I have always gotten coilover or H&R lowering springs, but not coming up with any product that is off-the shelf.

Anyone find any solutions?


----------



## VWroutanvanman (Feb 12, 2011)

*Bag it*

Here's a link to an airbag suspension kit. It's the only one on the market that I know of, and I don't know of anyone who has done it. There is no one that makes lowering coils for the D-C-R trio, and the only other way is to cut the coils, as some have done (Dodge Caravans). Or your local truck airbag shop can fabricate an airbag setup for the rear only. Here's the link to the complete airbag kit: http://www.airbagit.com/Air-Suspension-kits-all-4-wheels-p/fbs-dod-14-kit3.htm 

This company manufactures their own front airbag strut, which is the key to the kit, as there is no other way to lower the front end, except by cutting the coils, in which case you have to be perfect so the ride height matches from side to side. My van is a handicap van, so I've been looking for a way to lower it. But I thought $3k was a bit steep for a van we plan on trading in in 2 years.

PS: My Routan is a Calla Lily white SE w/RSE 2010


----------



## showtz (Mar 29, 2011)

The 2011-2013 Caravan and Town&Country have about a 1" lower ride height.

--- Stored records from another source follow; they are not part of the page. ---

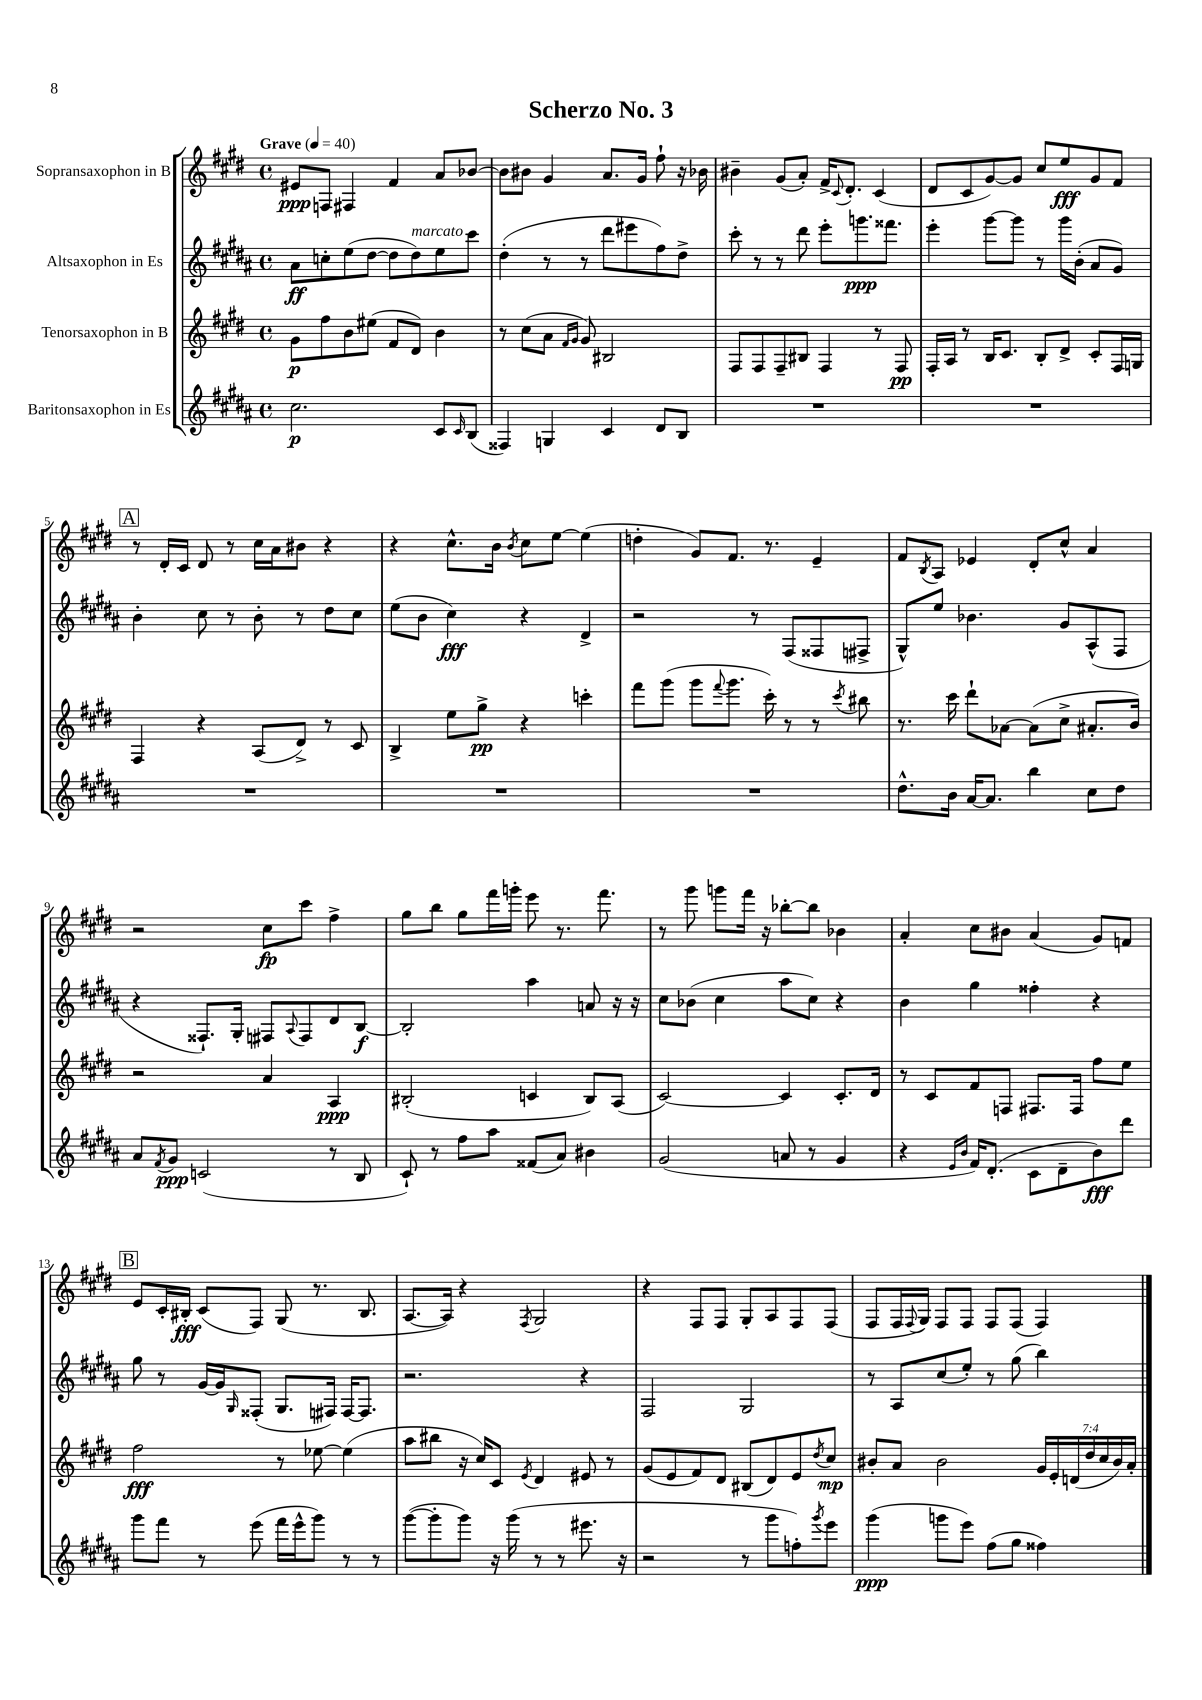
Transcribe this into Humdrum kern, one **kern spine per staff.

**kern	**dynam	**kern	**dynam	**kern	**dynam	**kern	**dynam
*part4	*part4	*part3	*part3	*part2	*part2	*part1	*part1
*staff4	*staff4	*staff3	*staff3	*staff2	*staff2	*staff1	*staff1
*I"Baritonsaxophon in Es	*	*I"Tenorsaxophon in B	*	*I"Altsaxophon in Es	*	*I"Sopransaxophon in B	*
*clefG2	*	*clefG2	*	*clefG2	*	*clefG2	*
*k[f#c#g#d#a#]	*	*k[f#c#g#d#]	*	*k[f#c#g#d#a#]	*	*k[f#c#g#d#]	*
*M4/4	*	*M4/4	*	*M4/4	*	*M4/4	*
*met(c)	*	*met(c)	*	*met(c)	*	*met(c)	*
*MM40	*	*MM40	*	*MM40	*	*MM40	*
=1	=1	=1	=1	=1	=1	=1	=1
!	!	!	!	!	!	!LO:TX:a:B:t=Grave	!
2.cc#\	p	8g#\L	p	8a#\L	ff	8e#X/L	ppp
.	.	8ff#\	.	8ccn'\	.	8Fn/J	.
.	.	8b\	.	(8ee\	.	4F#X/	.
.	.	(8ee#X\J	.	[8dd#\J	.	.	.
.	.	8f#/L	.	8dd#\L]	.	4f#/	.
!	!	!	!	!LO:TX:a:i:t=marcato	!	!	!
.	.	8d#/J)	.	8dd#\)	.	.	.
8c#/L	.	4b\	.	8ee\	.	8a/L	.
16qqc#/	.	.	.	.	.	.	.
(8B/J	.	.	.	8ccc#\J	.	[8b-X/J	.
=2	=2	=2	=2	=2	=2	=2	=2
4F##X/)	.	8r	.	(4dd#'\	.	8b-\L]	.
.	.	(8cc#\L	.	.	.	8b#X\J	.
4Gn/	.	8a\J	.	8r	.	4g#/	.
.	.	16qqf#/LL	.	.	.	.	.
.	.	16qqg#/JJ	.	.	.	.	.
.	.	8g#/)	.	8r	.	.	.
4c#/	.	2B#X/	.	8ddd#\L	.	8.a/L	.
.	.	.	.	8eee#X\	.	.	.
.	.	.	.	.	.	16g#/Jk	.
8d#/L	.	.	.	8ff#\)	.	8ff#`\	.
8B/J	.	.	.	8dd#^\J	.	16r	.
.	.	.	.	.	.	16b-X\	.
=3	=3	=3	=3	=3	=3	=3	=3
1r	.	8F#/L	.	8ccc#'\	.	4b#X~\	.
.	.	8F#/	.	8r	.	.	.
.	.	8F#~/	.	8r	.	(8g#/L	.
.	.	8B#X/J	.	8ddd#\	.	8a'/J)	.
.	.	4F#/	.	8eee'\L	.	16f#^/KL	.
.	.	.	.	.	.	8qqc#/	.
.	.	.	.	.	.	8.d#'/J	.
.	.	.	.	8.gggn\	ppp	.	.
.	.	8r	.	.	.	(4c#/	.
.	.	.	.	8.fff##X\J	.	.	.
.	.	8F#/	pp	.	.	.	.
=4	=4	=4	=4	=4	=4	=4	=4
1r	.	16F#'/LL	.	4eee'\	.	8d#/L	.
.	.	16A/JJ	.	.	.	.	.
.	.	8r	.	.	.	8c#/	.
.	.	16B/KL	.	[8ggg#\L	.	[8g#/)	.
.	.	8.c#/J	.	.	.	.	.
.	.	.	.	8ggg#\J]	.	8g#/J]	.
.	.	8B'/L	.	8r	.	8cc#/L	.
.	.	8d#^/J	.	16ggg#\LL	.	8ee/	fff
.	.	.	.	(16b'\JJ	.	.	.
.	.	8c#'/L	.	8a#/L	.	8g#/	.
.	.	16F#/L	.	8g#/J)	.	8f#/J	.
.	.	16Gn/JJ	.	.	.	.	.
!!LO:LB:g=z
!!LO:REH:place=s1:t=A
=5	=5	=5	=5	=5	=5	=5	=5
1r	.	4F#/	.	4b'\	.	8r	.
.	.	.	.	.	.	16d#'/LL	.
.	.	.	.	.	.	16c#/JJ	.
.	.	4r	.	8cc#\	.	8d#/	.
.	.	.	.	8r	.	8r	.
.	.	(8A/L	.	8b'\	.	16cc#\LL	.
.	.	.	.	.	.	16a\J	.
.	.	8d#^/J)	.	8r	.	8b#X\J	.
.	.	8r	.	8dd#\L	.	4r	.
.	.	8c#/	.	8cc#\J	.	.	.
=6	=6	=6	=6	=6	=6	=6	=6
1r	.	4B^/	.	(8ee\L	.	4r	.
.	.	.	.	8b\J	.	.	.
.	.	8ee\L	.	4cc#\)	fff	8.cc#^^\L	.
.	.	8gg#^\J	pp	.	.	.	.
.	.	.	.	.	.	16b\Jk	.
.	.	.	.	.	.	8qb/	.
.	.	4r	.	4r	.	8cc#\L	.
.	.	.	.	.	.	[8ee\J	.
.	.	4cccn'\	.	4d#^/	.	(4ee\]	.
=7	=7	=7	=7	=7	=7	=7	=7
1r	.	8fff#\L	.	2r	.	4ddn'\	.
.	.	(8ggg#\J	.	.	.	.	.
.	.	8ggg#\L	.	.	.	8g#/L)	.
.	.	8qqfff#/	.	.	.	.	.
.	.	8.ggg#\J	.	.	.	8.f#/J	.
.	.	.	.	8r	.	.	.
.	.	16ccc#'\)	.	.	.	8.r	.
.	.	8r	.	(8F#/L	.	.	.
.	.	8r	.	8F##X/	.	4e~/	.
.	.	8qccc#/	.	.	.	.	.
.	.	8bb#X\	.	8F#X^/J	.	.	.
=8	=8	=8	=8	=8	=8	=8	=8
8.dd#^^\L	.	8.r	.	8G#^^/L)	.	8f#/L	.
.	.	.	.	.	.	8qB/	.
.	.	.	.	8ee/J	.	8A/J	.
16b\Jk	.	16ccc#\	.	.	.	.	.
[16a#/KL	.	8ddd#`\L	.	4.b-X\	.	4e-X/	.
8.a#/J]	.	.	.	.	.	.	.
.	.	[8a-X\J	.	.	.	.	.
4bb\	.	(8a-\L]	.	.	.	8d#'/L	.
.	.	8cc#^\J	.	8g#/L	.	8cc#^^/J	.
8cc#\L	.	8.a#X'/L	.	(8A#^^/	.	4a/	.
8dd#\J	.	.	.	8F#/J	.	.	.
.	.	16b/Jk)	.	.	.	.	.
!!LO:LB:g=z
=9	=9	=9	=9	=9	=9	=9	=9
8a#/L	.	2r	.	4r	.	2r	.
8qf#/	.	.	.	.	.	.	.
8g#/J	ppp	.	.	.	.	.	.
(2cn/	.	.	.	8.F##X`/L)	.	.	.
.	.	.	.	16G#'/Jk	.	.	.
.	.	4a/	.	8F#X/L	.	8cc#\L	fp
.	.	.	.	8qqA#/	.	.	.
.	.	.	.	8F#/	.	8ccc#\J	.
8r	.	4A/	ppp	8d#/	.	4ff#^\	.
8B/	.	.	.	[8B/J	f	.	.
=10	=10	=10	=10	=10	=10	=10	=10
8c#`/)	.	(2B#X'/	.	2B'/]	.	8gg#\L	.
8r	.	.	.	.	.	8bb\J	.
8ff#\L	.	.	.	.	.	8gg#\L	.
8aa#\J	.	.	.	.	.	16fff#\L	.
.	.	.	.	.	.	16gggn'\JJ	.
(8f##X/L	.	4cn/	.	4aa#\	.	8eee\	.
8a#/J)	.	.	.	.	.	8.r	.
4b#X\	.	8B#/L)	.	8an/	.	.	.
.	.	.	.	.	.	8.fff#\	.
.	.	(8A/J	.	16r	.	.	.
.	.	.	.	16r	.	.	.
=11	=11	=11	=11	=11	=11	=11	=11
(2g#/	.	[2c#/)	.	8cc#\L	.	8r	.
.	.	.	.	(8b-X\J	.	8ggg#\	.
.	.	.	.	4cc#\	.	8gggn\L	.
.	.	.	.	.	.	16fff#\Jk	.
.	.	.	.	.	.	16r	.
8an/	.	4c#/]	.	8aa#\L	.	[8bb-X'\L	.
8r	.	.	.	8cc#\J)	.	8bb-\J]	.
4g#/	.	8.c#'/L	.	4r	.	4b-X\	.
.	.	16d#/Jk	.	.	.	.	.
=12	=12	=12	=12	=12	=12	=12	=12
4r	.	8r	.	4b\	.	4a'/	.
.	.	8c#/L	.	.	.	.	.
16qqe/LL	.	.	.	.	.	.	.
16qqb/JJ	.	.	.	.	.	.	.
16f#/KL)	.	8f#/	.	4gg#\	.	8cc#\L	.
(8.d#'/J	.	.	.	.	.	.	.
.	.	8Fn/J	.	.	.	8b#X\J	.
8c#\L	.	8.F#X/L	.	4ff##X'\	.	(4a/	.
8d#~\	.	.	.	.	.	.	.
.	.	16F#/Jk	.	.	.	.	.
8b\)	fff	8ff#\L	.	4r	.	8g#/L)	.
8ddd#\J	.	8ee\J	.	.	.	8fn/J	.
!!LO:LB:g=z
!!LO:REH:place=s1:t=B
=13	=13	=13	=13	=13	=13	=13	=13
8ggg#\L	.	2ff#\	fff	8gg#\	.	8e/L	.
8fff#\J	.	.	.	8r	.	16c#'/L	.
.	.	.	.	.	.	16B#X'/JJ	fff
8r	.	.	.	[16g#/LL	.	(8c#/L	.
.	.	.	.	16g#/J]	.	.	.
.	.	.	.	16qqG#/	.	.	.
(8eee\	.	.	.	(8F##X'/J	.	8F#/J)	.
16fff#\LL	.	8r	.	8.G#/L	.	(8G#/	.
16eee^^\J	.	.	.	.	.	.	.
8ggg#\J)	.	[8ee-X\	.	.	.	8.r	.
.	.	.	.	16F#X/Jk)	.	.	.
8r	.	(4ee-\]	.	[16F#/KL	.	.	.
.	.	.	.	8.F#/J]	.	8.B#/	.
8r	.	.	.	.	.	.	.
=14	=14	=14	=14	=14	=14	=14	=14
([8ggg#\L	.	8aa\L	.	2.r	.	[8.A/L	.
8ggg#'\]	.	8bb#X\J	.	.	.	.	.
.	.	.	.	.	.	16A/Jk])	.
8ggg#\J)	.	16r	.	.	.	4r	.
.	.	16cc#/KL)	.	.	.	.	.
16r	.	8c#/J	.	.	.	.	.
(16ggg#\	.	.	.	.	.	.	.
.	.	8qe/	.	.	.	8qF#/	.
8r	.	4d#/	.	.	.	2G#/	.
8r	.	.	.	.	.	.	.
8.eee#X\	.	8e#X/	.	4r	.	.	.
.	.	8r	.	.	.	.	.
16r	.	.	.	.	.	.	.
=15	=15	=15	=15	=15	=15	=15	=15
2r	.	(8g#/L	.	2F#/	.	4r	.
.	.	8e/	.	.	.	.	.
.	.	8f#/)	.	.	.	8F#/L	.
.	.	8d#/J	.	.	.	8F#/J	.
8r	.	(8B#X/L	.	2G#/	.	8G#'/L	.
8ggg#\L	.	8d#/)	.	.	.	8A/	.
8ffn'\)	.	8e/	.	.	.	8F#/	.
8qggg#/	.	8qdd#/	.	.	.	.	.
8eee\J	.	8cc#/J	mp	.	.	(8F#/J	.
=16	=16	=16	=16	=16	=16	=16	=16
(4ggg#\	ppp	8b#X'/L	.	8r	.	8F#/L	.
.	.	8a/J	.	8A#/L	.	16F#/L	.
.	.	.	.	.	.	8qqF#/	.
.	.	.	.	.	.	16G#/JJ)	.
8gggn\L	.	2b#\	.	(8cc#/	.	8F#/L	.
8eee\J)	.	.	.	8ee'/J)	.	8F#/J	.
(8ff#\L	.	.	.	8r	.	8F#/L	.
8gg#\J	.	.	.	(8gg#\	.	(8F#/J	.
4ff##X\)	.	28g#/LL	.	4bb\)	.	4F#/)	.
.	.	28e'/	.	.	.	.	.
.	.	(28dn/	.	.	.	.	.
.	.	28dd#/	.	.	.	.	.
.	.	28cc#/	.	.	.	.	.
.	.	28b#/)	.	.	.	.	.
.	.	28a'/JJ	.	.	.	.	.
==	==	==	==	==	==	==	==
*-	*-	*-	*-	*-	*-	*-	*-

I don't believe the Routan was lowered in 2011 so you could easily use those springs.


----------



## Chedman13 (May 30, 2012)

sweet, thanks.


----------



## VWroutanvanman (Feb 12, 2011)

*R/T springs?*

The Routan uses the "european-tuned suspension" from the european only Chrysler Voyager van, so putting in Dodge Caravan or Chrysler Town & Country springs in it means you lose the stiffer spring of the Routan. But, how about the 40% stiffer spring from the Dodge Caravan R/T? That one should also be 1" lower, so that may be the way to go. 

LATE EDIT: IIRC, the newer GC and T&C have springs that are 12mm lower, which is about 1/2", not 1"


----------